_EXERCISE DIRECTIONS_
Search the material below for the string "fromImm" and list each line that holds it.

_DATA FOR THIS TASK_
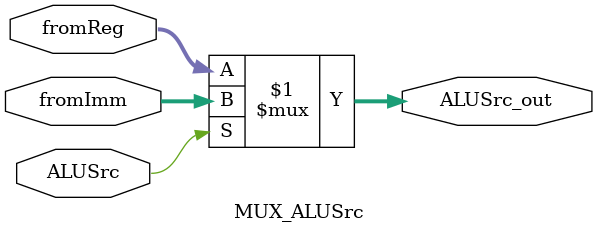
<source format=sv>
module MUX_ALUSrc(
    input logic ALUSrc,            //select signal
    input logic[31:0] fromReg,     //from regfile
    input logic[31:0] fromImm,     //immediate value
    output logic[31:0] ALUSrc_out  //output data
);

assign ALUSrc_out = ALUSrc ? fromImm : fromReg;

endmodule
</source>
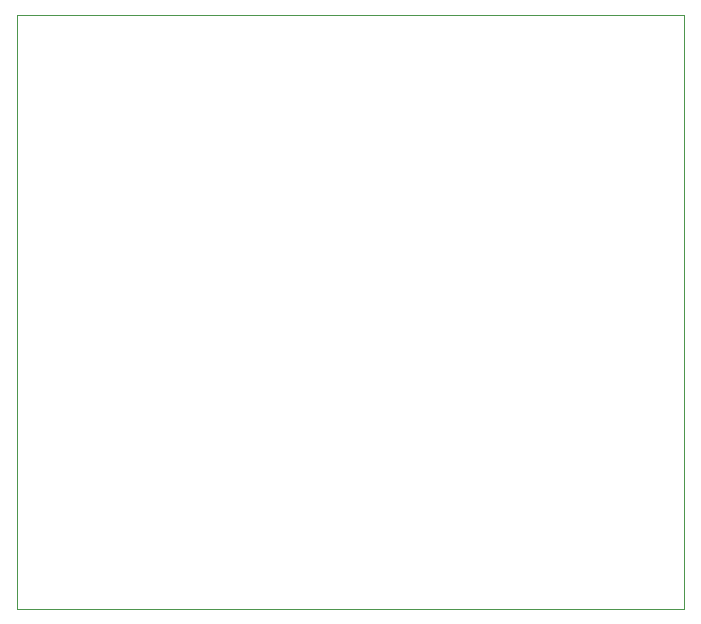
<source format=gm1>
G04 #@! TF.GenerationSoftware,KiCad,Pcbnew,9.0.7*
G04 #@! TF.CreationDate,2026-01-19T10:27:03-08:00*
G04 #@! TF.ProjectId,Tesla Ambient Lighting,5465736c-6120-4416-9d62-69656e74204c,rev?*
G04 #@! TF.SameCoordinates,Original*
G04 #@! TF.FileFunction,Profile,NP*
%FSLAX46Y46*%
G04 Gerber Fmt 4.6, Leading zero omitted, Abs format (unit mm)*
G04 Created by KiCad (PCBNEW 9.0.7) date 2026-01-19 10:27:03*
%MOMM*%
%LPD*%
G01*
G04 APERTURE LIST*
G04 #@! TA.AperFunction,Profile*
%ADD10C,0.050000*%
G04 #@! TD*
G04 APERTURE END LIST*
D10*
X119000000Y-77625000D02*
X175500000Y-77625000D01*
X175500000Y-127875000D01*
X119000000Y-127875000D01*
X119000000Y-77625000D01*
M02*

</source>
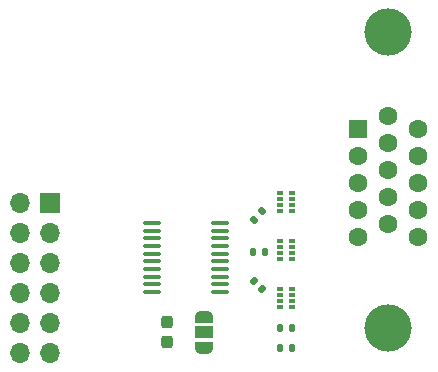
<source format=gbr>
%TF.GenerationSoftware,KiCad,Pcbnew,7.0.8*%
%TF.CreationDate,2023-10-08T11:25:24+02:00*%
%TF.ProjectId,tiny-vga,74696e79-2d76-4676-912e-6b696361645f,v1.0*%
%TF.SameCoordinates,Original*%
%TF.FileFunction,Soldermask,Top*%
%TF.FilePolarity,Negative*%
%FSLAX46Y46*%
G04 Gerber Fmt 4.6, Leading zero omitted, Abs format (unit mm)*
G04 Created by KiCad (PCBNEW 7.0.8) date 2023-10-08 11:25:24*
%MOMM*%
%LPD*%
G01*
G04 APERTURE LIST*
G04 Aperture macros list*
%AMRoundRect*
0 Rectangle with rounded corners*
0 $1 Rounding radius*
0 $2 $3 $4 $5 $6 $7 $8 $9 X,Y pos of 4 corners*
0 Add a 4 corners polygon primitive as box body*
4,1,4,$2,$3,$4,$5,$6,$7,$8,$9,$2,$3,0*
0 Add four circle primitives for the rounded corners*
1,1,$1+$1,$2,$3*
1,1,$1+$1,$4,$5*
1,1,$1+$1,$6,$7*
1,1,$1+$1,$8,$9*
0 Add four rect primitives between the rounded corners*
20,1,$1+$1,$2,$3,$4,$5,0*
20,1,$1+$1,$4,$5,$6,$7,0*
20,1,$1+$1,$6,$7,$8,$9,0*
20,1,$1+$1,$8,$9,$2,$3,0*%
%AMFreePoly0*
4,1,19,0.550000,-0.750000,0.000000,-0.750000,0.000000,-0.744911,-0.071157,-0.744911,-0.207708,-0.704816,-0.327430,-0.627875,-0.420627,-0.520320,-0.479746,-0.390866,-0.500000,-0.250000,-0.500000,0.250000,-0.479746,0.390866,-0.420627,0.520320,-0.327430,0.627875,-0.207708,0.704816,-0.071157,0.744911,0.000000,0.744911,0.000000,0.750000,0.550000,0.750000,0.550000,-0.750000,0.550000,-0.750000,
$1*%
%AMFreePoly1*
4,1,19,0.000000,0.744911,0.071157,0.744911,0.207708,0.704816,0.327430,0.627875,0.420627,0.520320,0.479746,0.390866,0.500000,0.250000,0.500000,-0.250000,0.479746,-0.390866,0.420627,-0.520320,0.327430,-0.627875,0.207708,-0.704816,0.071157,-0.744911,0.000000,-0.744911,0.000000,-0.750000,-0.550000,-0.750000,-0.550000,0.750000,0.000000,0.750000,0.000000,0.744911,0.000000,0.744911,
$1*%
G04 Aperture macros list end*
%ADD10RoundRect,0.135000X-0.035355X0.226274X-0.226274X0.035355X0.035355X-0.226274X0.226274X-0.035355X0*%
%ADD11R,0.500000X0.400000*%
%ADD12R,0.500000X0.300000*%
%ADD13FreePoly0,90.000000*%
%ADD14R,1.500000X1.000000*%
%ADD15FreePoly1,90.000000*%
%ADD16R,1.700000X1.700000*%
%ADD17O,1.700000X1.700000*%
%ADD18RoundRect,0.135000X0.135000X0.185000X-0.135000X0.185000X-0.135000X-0.185000X0.135000X-0.185000X0*%
%ADD19C,4.000000*%
%ADD20R,1.600000X1.600000*%
%ADD21C,1.600000*%
%ADD22RoundRect,0.135000X-0.135000X-0.185000X0.135000X-0.185000X0.135000X0.185000X-0.135000X0.185000X0*%
%ADD23RoundRect,0.135000X0.226274X0.035355X0.035355X0.226274X-0.226274X-0.035355X-0.035355X-0.226274X0*%
%ADD24RoundRect,0.100000X0.637500X0.100000X-0.637500X0.100000X-0.637500X-0.100000X0.637500X-0.100000X0*%
%ADD25RoundRect,0.237500X-0.237500X0.300000X-0.237500X-0.300000X0.237500X-0.300000X0.237500X0.300000X0*%
G04 APERTURE END LIST*
D10*
%TO.C,R1*%
X150460624Y-80139376D03*
X149739376Y-80860624D03*
%TD*%
D11*
%TO.C,RN3*%
X153000000Y-88250000D03*
D12*
X153000000Y-87750000D03*
X153000000Y-87250000D03*
D11*
X153000000Y-86750000D03*
X152000000Y-86750000D03*
D12*
X152000000Y-87250000D03*
X152000000Y-87750000D03*
D11*
X152000000Y-88250000D03*
%TD*%
D13*
%TO.C,JP1*%
X145500000Y-91700000D03*
D14*
X145500000Y-90400000D03*
D15*
X145500000Y-89100000D03*
%TD*%
D16*
%TO.C,J1*%
X132540000Y-79460000D03*
D17*
X132540000Y-82000000D03*
X132540000Y-84540000D03*
X132540000Y-87080000D03*
X132540000Y-89620000D03*
X132540000Y-92160000D03*
X130000000Y-79460000D03*
X130000000Y-82000000D03*
X130000000Y-84540000D03*
X130000000Y-87080000D03*
X130000000Y-89620000D03*
X130000000Y-92160000D03*
%TD*%
D18*
%TO.C,R2*%
X150700000Y-83600000D03*
X149680000Y-83600000D03*
%TD*%
D19*
%TO.C,J2*%
X161120000Y-90015000D03*
X161120000Y-65015000D03*
D20*
X158580000Y-73190000D03*
D21*
X158580000Y-75480000D03*
X158580000Y-77770000D03*
X158580000Y-80060000D03*
X158580000Y-82350000D03*
X161120000Y-72045000D03*
X161120000Y-74335000D03*
X161120000Y-76625000D03*
X161120000Y-78915000D03*
X161120000Y-81205000D03*
X163660000Y-73190000D03*
X163660000Y-75480000D03*
X163660000Y-77770000D03*
X163660000Y-80060000D03*
X163660000Y-82350000D03*
%TD*%
D22*
%TO.C,R4*%
X151990000Y-91700000D03*
X153010000Y-91700000D03*
%TD*%
%TO.C,R5*%
X151990000Y-90000000D03*
X153010000Y-90000000D03*
%TD*%
D11*
%TO.C,RN1*%
X153000000Y-80100000D03*
D12*
X153000000Y-79600000D03*
X153000000Y-79100000D03*
D11*
X153000000Y-78600000D03*
X152000000Y-78600000D03*
D12*
X152000000Y-79100000D03*
X152000000Y-79600000D03*
D11*
X152000000Y-80100000D03*
%TD*%
D23*
%TO.C,R3*%
X150460624Y-86760624D03*
X149739376Y-86039376D03*
%TD*%
D11*
%TO.C,RN2*%
X153000000Y-84200000D03*
D12*
X153000000Y-83700000D03*
X153000000Y-83200000D03*
D11*
X153000000Y-82700000D03*
X152000000Y-82700000D03*
D12*
X152000000Y-83200000D03*
X152000000Y-83700000D03*
D11*
X152000000Y-84200000D03*
%TD*%
D24*
%TO.C,U1*%
X146862500Y-87000000D03*
X146862500Y-86350000D03*
X146862500Y-85700000D03*
X146862500Y-85050000D03*
X146862500Y-84400000D03*
X146862500Y-83750000D03*
X146862500Y-83100000D03*
X146862500Y-82450000D03*
X146862500Y-81800000D03*
X146862500Y-81150000D03*
X141137500Y-81150000D03*
X141137500Y-81800000D03*
X141137500Y-82450000D03*
X141137500Y-83100000D03*
X141137500Y-83750000D03*
X141137500Y-84400000D03*
X141137500Y-85050000D03*
X141137500Y-85700000D03*
X141137500Y-86350000D03*
X141137500Y-87000000D03*
%TD*%
D25*
%TO.C,C1*%
X142400000Y-89537500D03*
X142400000Y-91262500D03*
%TD*%
M02*

</source>
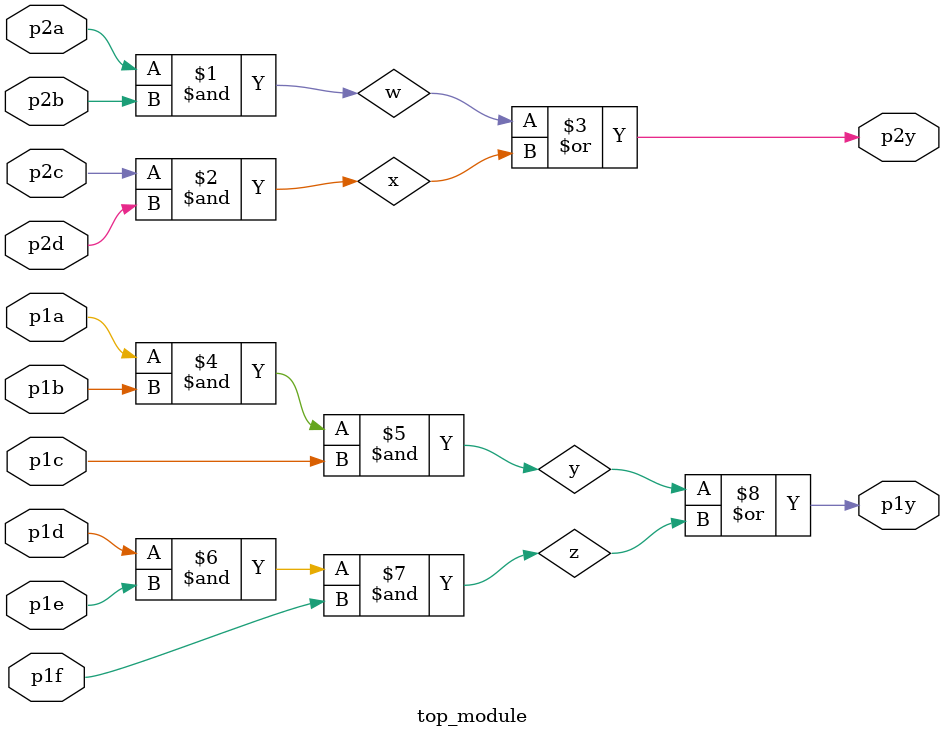
<source format=v>
module top_module ( 
    input p1a, p1b, p1c, p1d, p1e, p1f,
    output p1y,
    input p2a, p2b, p2c, p2d,
    output p2y );
    wire w,x,y,z;
    
    assign w=p2a&p2b;
    assign x=p2c&p2d;
    assign p2y=w|x;
    assign y=p1a&p1b&p1c;
    assign z=p1d&p1e&p1f;
    assign p1y=y|z;


endmodule

</source>
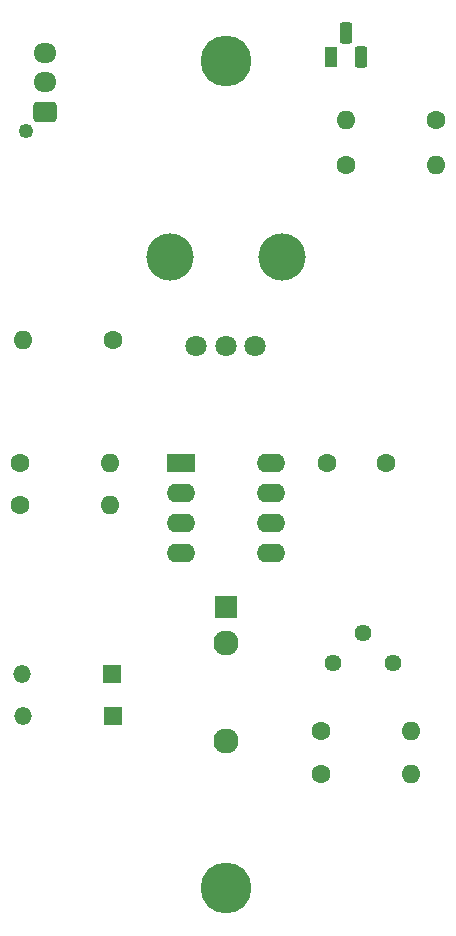
<source format=gbr>
%TF.GenerationSoftware,KiCad,Pcbnew,6.0.7*%
%TF.CreationDate,2023-06-08T16:58:43+12:00*%
%TF.ProjectId,_rotary_,5f726f74-6172-4795-9f2e-6b696361645f,v0_1_2*%
%TF.SameCoordinates,Original*%
%TF.FileFunction,Soldermask,Bot*%
%TF.FilePolarity,Negative*%
%FSLAX46Y46*%
G04 Gerber Fmt 4.6, Leading zero omitted, Abs format (unit mm)*
G04 Created by KiCad (PCBNEW 6.0.7) date 2023-06-08 16:58:43*
%MOMM*%
%LPD*%
G01*
G04 APERTURE LIST*
G04 Aperture macros list*
%AMRoundRect*
0 Rectangle with rounded corners*
0 $1 Rounding radius*
0 $2 $3 $4 $5 $6 $7 $8 $9 X,Y pos of 4 corners*
0 Add a 4 corners polygon primitive as box body*
4,1,4,$2,$3,$4,$5,$6,$7,$8,$9,$2,$3,0*
0 Add four circle primitives for the rounded corners*
1,1,$1+$1,$2,$3*
1,1,$1+$1,$4,$5*
1,1,$1+$1,$6,$7*
1,1,$1+$1,$8,$9*
0 Add four rect primitives between the rounded corners*
20,1,$1+$1,$2,$3,$4,$5,0*
20,1,$1+$1,$4,$5,$6,$7,0*
20,1,$1+$1,$6,$7,$8,$9,0*
20,1,$1+$1,$8,$9,$2,$3,0*%
G04 Aperture macros list end*
%ADD10R,1.930000X1.830000*%
%ADD11C,2.130000*%
%ADD12C,1.600000*%
%ADD13C,4.300000*%
%ADD14O,1.600000X1.600000*%
%ADD15R,2.400000X1.600000*%
%ADD16O,2.400000X1.600000*%
%ADD17R,1.100000X1.800000*%
%ADD18RoundRect,0.275000X-0.275000X-0.625000X0.275000X-0.625000X0.275000X0.625000X-0.275000X0.625000X0*%
%ADD19C,1.440000*%
%ADD20C,4.000000*%
%ADD21C,1.800000*%
%ADD22R,1.500000X1.500000*%
%ADD23O,1.500000X1.500000*%
%ADD24C,1.250000*%
%ADD25RoundRect,0.250000X0.725000X-0.600000X0.725000X0.600000X-0.725000X0.600000X-0.725000X-0.600000X0*%
%ADD26O,1.950000X1.700000*%
G04 APERTURE END LIST*
D10*
%TO.C,J1*%
X100000000Y-111200000D03*
D11*
X100000000Y-122600000D03*
X100000000Y-114300000D03*
%TD*%
D12*
%TO.C,C1*%
X113600000Y-99000000D03*
X108600000Y-99000000D03*
%TD*%
D13*
%TO.C,REF\u002A\u002A*%
X100000000Y-135050000D03*
%TD*%
D12*
%TO.C,R3*%
X108050000Y-121750000D03*
D14*
X115670000Y-121750000D03*
%TD*%
D15*
%TO.C,U1*%
X96175000Y-99025000D03*
D16*
X96175000Y-101565000D03*
X96175000Y-104105000D03*
X96175000Y-106645000D03*
X103795000Y-106645000D03*
X103795000Y-104105000D03*
X103795000Y-101565000D03*
X103795000Y-99025000D03*
%TD*%
D13*
%TO.C,REF\u002A\u002A*%
X100050000Y-65000000D03*
%TD*%
D12*
%TO.C,R1*%
X82600000Y-99000000D03*
D14*
X90220000Y-99000000D03*
%TD*%
D17*
%TO.C,U2*%
X108900000Y-64700000D03*
D18*
X110170000Y-62630000D03*
X111440000Y-64700000D03*
%TD*%
D12*
%TO.C,R5*%
X90410000Y-88600000D03*
D14*
X82790000Y-88600000D03*
%TD*%
D19*
%TO.C,RV2*%
X114150000Y-115975000D03*
X111610000Y-113435000D03*
X109070000Y-115975000D03*
%TD*%
D12*
%TO.C,R6*%
X117810000Y-70000000D03*
D14*
X110190000Y-70000000D03*
%TD*%
D20*
%TO.C,RV1*%
X95250000Y-81625000D03*
X104750000Y-81625000D03*
D21*
X102500000Y-89125000D03*
X100000000Y-89125000D03*
X97500000Y-89125000D03*
%TD*%
D12*
%TO.C,R4*%
X108050000Y-125350000D03*
D14*
X115670000Y-125350000D03*
%TD*%
D22*
%TO.C,D2*%
X90415000Y-120500000D03*
D23*
X82795000Y-120500000D03*
%TD*%
D22*
%TO.C,D1*%
X90400000Y-116900000D03*
D23*
X82780000Y-116900000D03*
%TD*%
D12*
%TO.C,R2*%
X82600000Y-102600000D03*
D14*
X90220000Y-102600000D03*
%TD*%
D12*
%TO.C,R7*%
X110190000Y-73800000D03*
D14*
X117810000Y-73800000D03*
%TD*%
D24*
%TO.C,J2*%
X83100000Y-70900000D03*
D25*
X84700000Y-69300000D03*
D26*
X84700000Y-66800000D03*
X84700000Y-64300000D03*
%TD*%
M02*

</source>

_TASK ANSWER_
    input logic[31:0] fromImm,     //immediate value
assign ALUSrc_out = ALUSrc ? fromImm : fromReg;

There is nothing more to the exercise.